# ABOUT THIS EXERCISE
Exactly the lines from the one holding "1.81.0: Updated to" to the end of the listing, both ends included, make up the expected answer.

--- THE RECORDS Enclosed Below ---

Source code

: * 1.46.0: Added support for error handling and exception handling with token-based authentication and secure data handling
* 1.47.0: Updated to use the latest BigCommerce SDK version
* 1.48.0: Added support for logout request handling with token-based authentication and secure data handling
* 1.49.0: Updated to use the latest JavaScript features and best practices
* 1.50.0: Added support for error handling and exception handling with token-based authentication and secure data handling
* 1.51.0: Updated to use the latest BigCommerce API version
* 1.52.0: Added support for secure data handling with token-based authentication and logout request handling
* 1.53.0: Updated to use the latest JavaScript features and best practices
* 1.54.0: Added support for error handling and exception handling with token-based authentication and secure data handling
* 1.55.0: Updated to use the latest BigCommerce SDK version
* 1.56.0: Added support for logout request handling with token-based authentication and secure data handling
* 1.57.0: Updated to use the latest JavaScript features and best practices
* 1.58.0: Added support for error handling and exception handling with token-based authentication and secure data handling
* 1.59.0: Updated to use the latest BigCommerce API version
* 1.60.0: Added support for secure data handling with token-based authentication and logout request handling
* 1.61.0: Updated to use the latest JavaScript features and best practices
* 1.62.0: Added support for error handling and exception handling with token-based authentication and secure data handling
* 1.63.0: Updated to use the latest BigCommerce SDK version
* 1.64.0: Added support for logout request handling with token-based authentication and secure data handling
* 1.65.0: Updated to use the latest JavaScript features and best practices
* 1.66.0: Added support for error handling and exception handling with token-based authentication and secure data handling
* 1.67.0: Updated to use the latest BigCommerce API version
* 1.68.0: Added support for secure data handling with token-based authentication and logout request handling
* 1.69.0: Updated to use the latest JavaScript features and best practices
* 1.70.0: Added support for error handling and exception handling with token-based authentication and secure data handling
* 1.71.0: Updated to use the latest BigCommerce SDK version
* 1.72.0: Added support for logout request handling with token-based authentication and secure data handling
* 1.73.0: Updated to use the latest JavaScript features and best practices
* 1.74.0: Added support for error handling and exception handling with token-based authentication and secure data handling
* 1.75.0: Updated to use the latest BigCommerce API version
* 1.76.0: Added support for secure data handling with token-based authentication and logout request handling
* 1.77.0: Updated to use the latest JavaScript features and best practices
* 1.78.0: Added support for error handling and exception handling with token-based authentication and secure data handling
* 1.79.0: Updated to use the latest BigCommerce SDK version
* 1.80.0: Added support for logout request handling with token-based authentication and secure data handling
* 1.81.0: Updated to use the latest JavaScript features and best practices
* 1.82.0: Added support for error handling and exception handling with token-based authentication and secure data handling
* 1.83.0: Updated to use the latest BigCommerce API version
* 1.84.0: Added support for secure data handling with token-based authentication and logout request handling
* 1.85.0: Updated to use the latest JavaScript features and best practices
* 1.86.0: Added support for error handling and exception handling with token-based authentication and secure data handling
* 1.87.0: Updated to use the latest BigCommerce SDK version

--- End of Enclosed THE RECORDS ---

# COMPLETED TASK
* 1.81.0: Updated to use the latest JavaScript features and best practices
* 1.82.0: Added support for error handling and exception handling with token-based authentication and secure data handling
* 1.83.0: Updated to use the latest BigCommerce API version
* 1.84.0: Added support for secure data handling with token-based authentication and logout request handling
* 1.85.0: Updated to use the latest JavaScript features and best practices
* 1.86.0: Added support for error handling and exception handling with token-based authentication and secure data handling
* 1.87.0: Updated to use the latest BigCommerce SDK version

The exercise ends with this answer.